Produced cheaply and for undiscriminating international audiences, the “Bruce Le” movies play like a dim adolescent’s Bruce Lee fan fiction. This can often be a lot of fun, particularly in the case of The Clones of Bruce Lee (1980). The plot: shortly after his death, Bruce’s DNA is used to create three doppelgangers, all of whom look a bit like Bruce Lee, but not much like each other (Bruce Le is joined by prolific South Korean clone “Dragon Lee” and the lesser-known “Bruce Lai”). From there, one of the clones enters the movie industry with an unscrupulous producer who plans to kill him on camera, while the other clones encounter both an army of iron bronzemen and a beachful of topless women. By the end, the inciting gimmick is all but forgotten; like a lot of “Bruce Le” movies, this one feels like it may have been pieced together out of several unfinished, unrelated movies.

Bruce Le’s fight scenes tend to be sloppy and drawn-out—very different from the real Lee’s precision. As the Bruceploitation cycle went on, Lee became an increasingly disembodied signifier, and no film captures this more knowingly than The Dragon Lives Again (1977). Opening with the grammatically-challenged note, “Dedicated to millions who love Bruce Lee,” the film begins with Bruce Lee’s body on a slab, seemingly with an erection (a reference to a popular tabloid rumor that Lee died mid-coitus). The engorgement turns out to be a concealed nunchaku, and the movie is off and running. The story unfolds in the Underworld, a purgatorial state where Bruce has been banished. He quickly runs afoul of the vain Emperor and is made to battle a bevy of pop-culture icons: Dracula, James Bond, the Godfather, Zatoichi, Emmanuelle, the Exorcist, and “Clint Eastwood.” In Bruce’s corner are Kwai Chang Caine (from TV’s Kung Fu) and Popeye the Sailor (played by the future star Eric Tsang in a moving performance). This plot description fails to fully convey the movie’s vibe, which is goofy and relaxed, with a fine, tone-setting performance from “Bruce Leung” (actually Leung Siu-lung, who makes admirably little effort to look or act like the real thing). A readymade “Can you believe this exists?” item that is funny on purpose, The Dragon Lives Again is the crown jewel of Spectacle’s lineup.

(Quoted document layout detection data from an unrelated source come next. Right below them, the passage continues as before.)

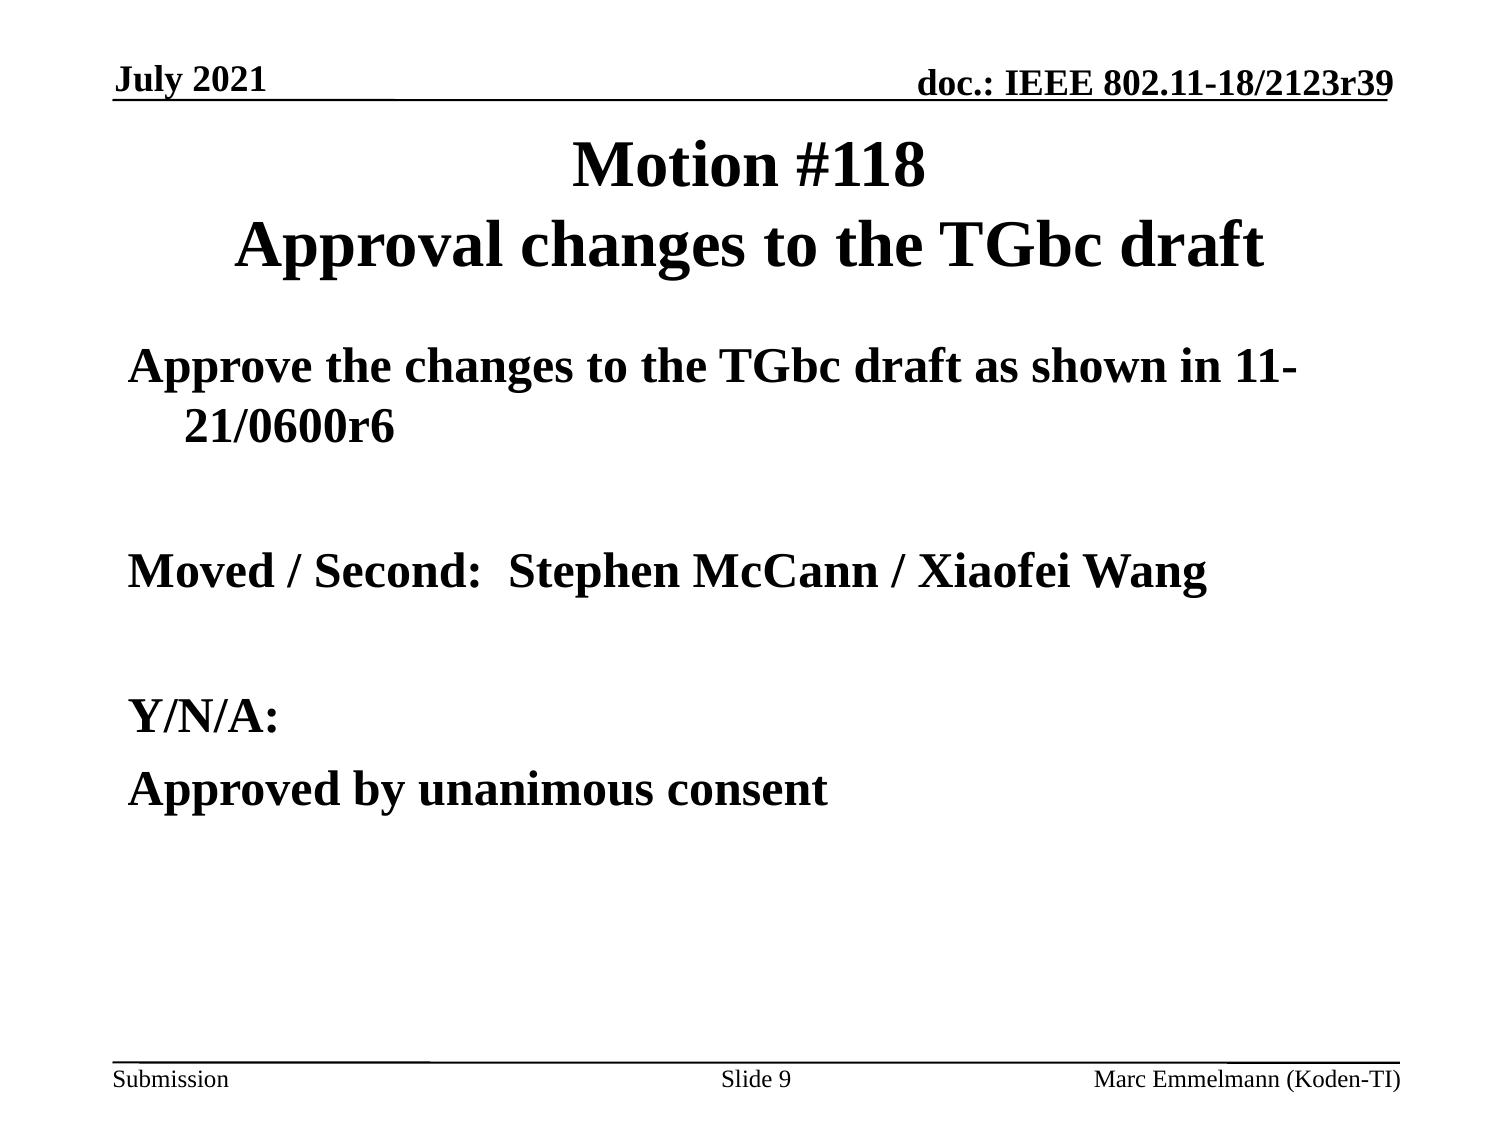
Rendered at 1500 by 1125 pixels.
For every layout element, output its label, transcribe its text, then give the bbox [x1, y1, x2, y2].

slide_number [114, 54, 423, 100]
list Approve the changes to the TGbc draft as shown in 11-21/0600r6 Moved / Second: Stephen McCann / Xiaofei Wang Y/N/A: Approved by unanimous consent [112, 324, 1388, 1000]
title Motion #118 Approval changes to the TGbc draft [112, 112, 1388, 288]
footer Marc Emmelmann (Koden-TI) [878, 1061, 1402, 1093]
slide_number Slide 9 [712, 1061, 800, 1123]
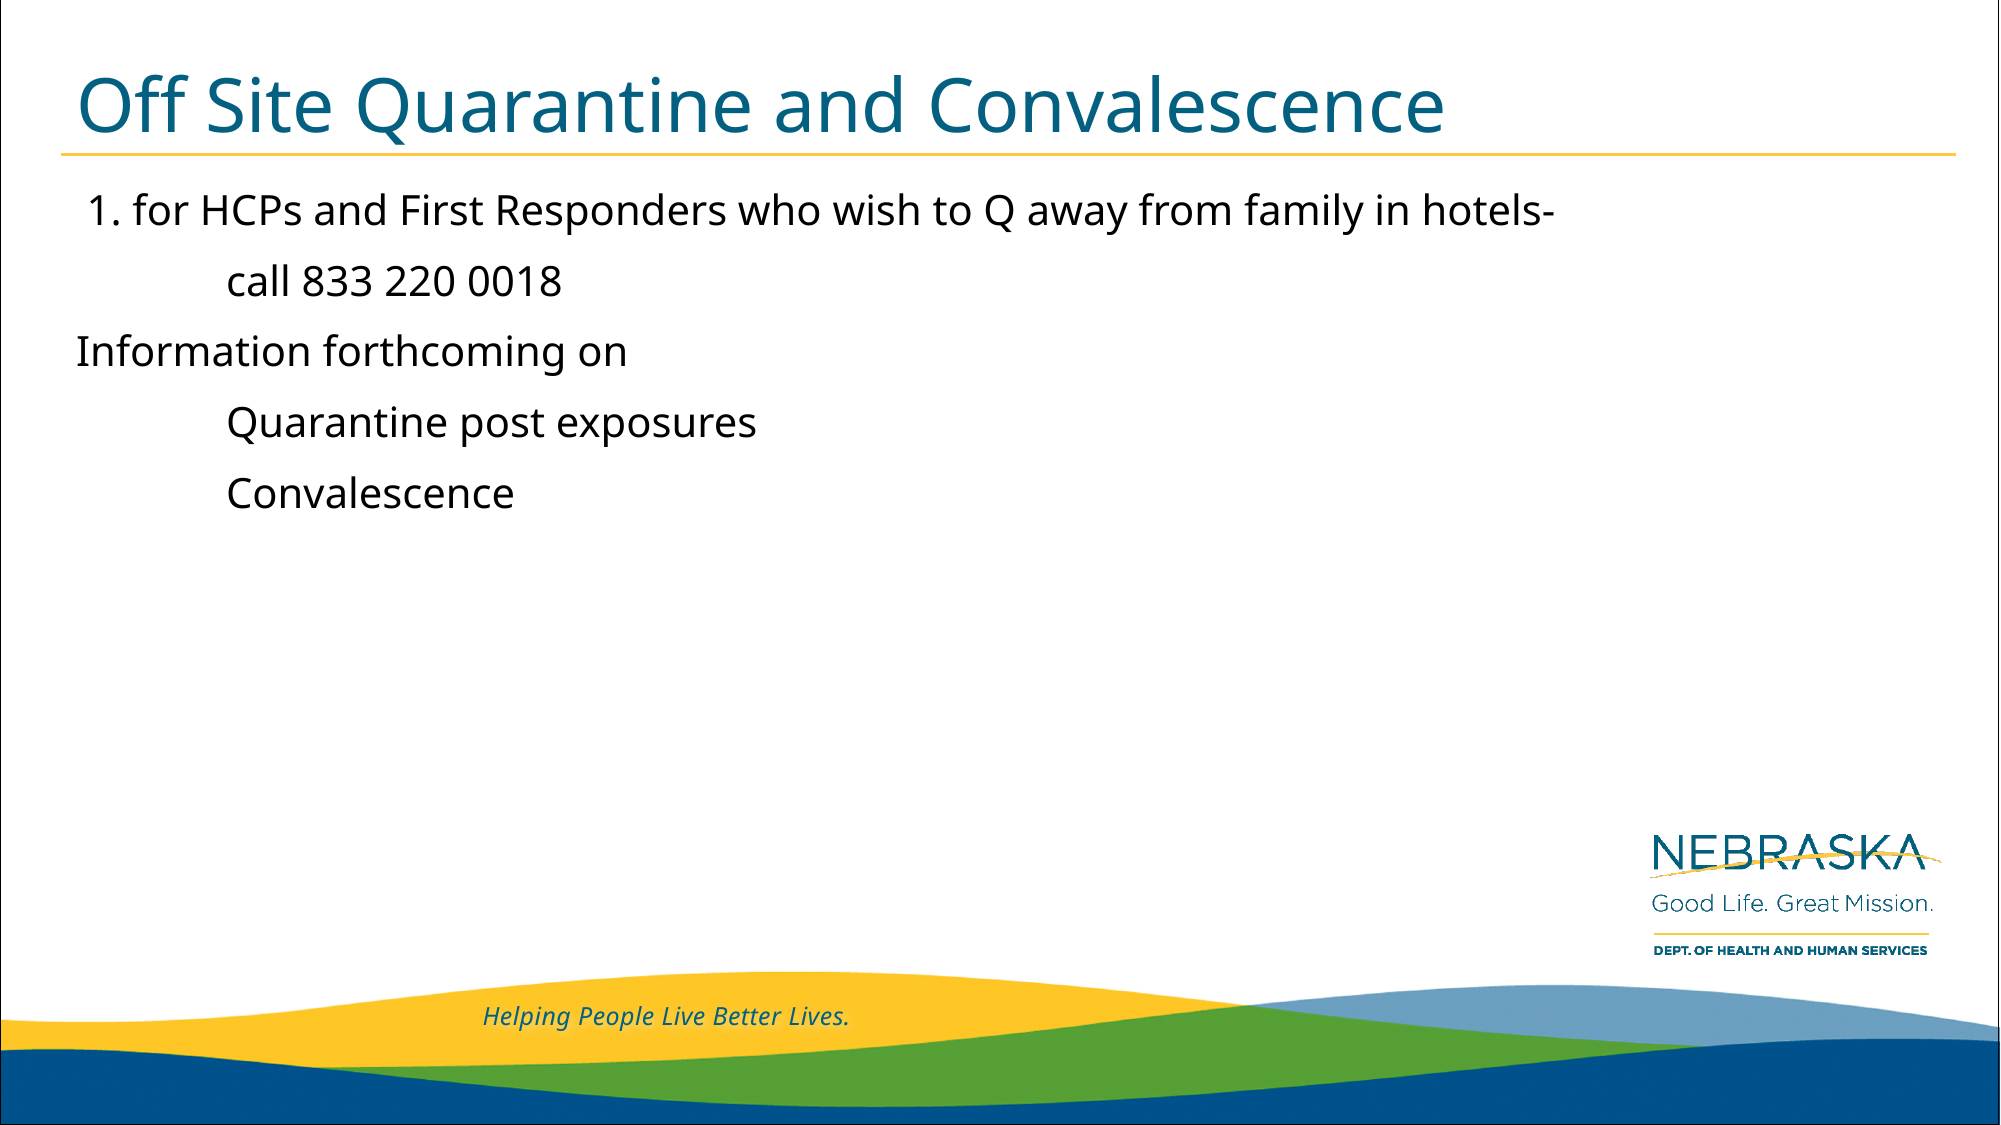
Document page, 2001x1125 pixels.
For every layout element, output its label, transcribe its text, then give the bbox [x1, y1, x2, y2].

picture [1, 0, 1998, 1124]
list 1. for HCPs and First Responders who wish to Q away from family in hotels- call 833 220 0018 Information forthcoming on Quarantine post exposures Convalescence [61, 176, 1957, 1007]
title Off Site Quarantine and Convalescence [61, 59, 1957, 175]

Enter the Dragon preserved Bruce Lee in amber at the moment his artistry flowered. He wouldn’t live to see fashions change, but his clones would. The year after The Dragon Lives Again, Jackie Chan and Yuen Woo-ping’s Drunken Master perfected a style of acrobatic kung-fu comedy that was the polar opposite of Lee’s approach. In the 1980s, Lee’s protégé Chuck Norris would help whitewash the martial arts genre for English-speaking audiences. Meanwhile, over time, Lee transformed from star to legend, and when several rounds of discourse greeted Quentin Tarantino’s portrait of the martial artist as an arrogant young man in Once Upon a Time .‌ . . in Hollywood (2019), it became clear that he now resides amongst the gods. His clones remain mere mortals, and for that reason, I kinda like them better.

Milking the Dragon: The Golden Age of Bruceploitation” runs through the end of May at Spectacle Theater. Bruce Lee’s imitators are also the subject of a new documentary, Enter the Clones of Bruce, premiering June 10 at the Tribeca Film Festival.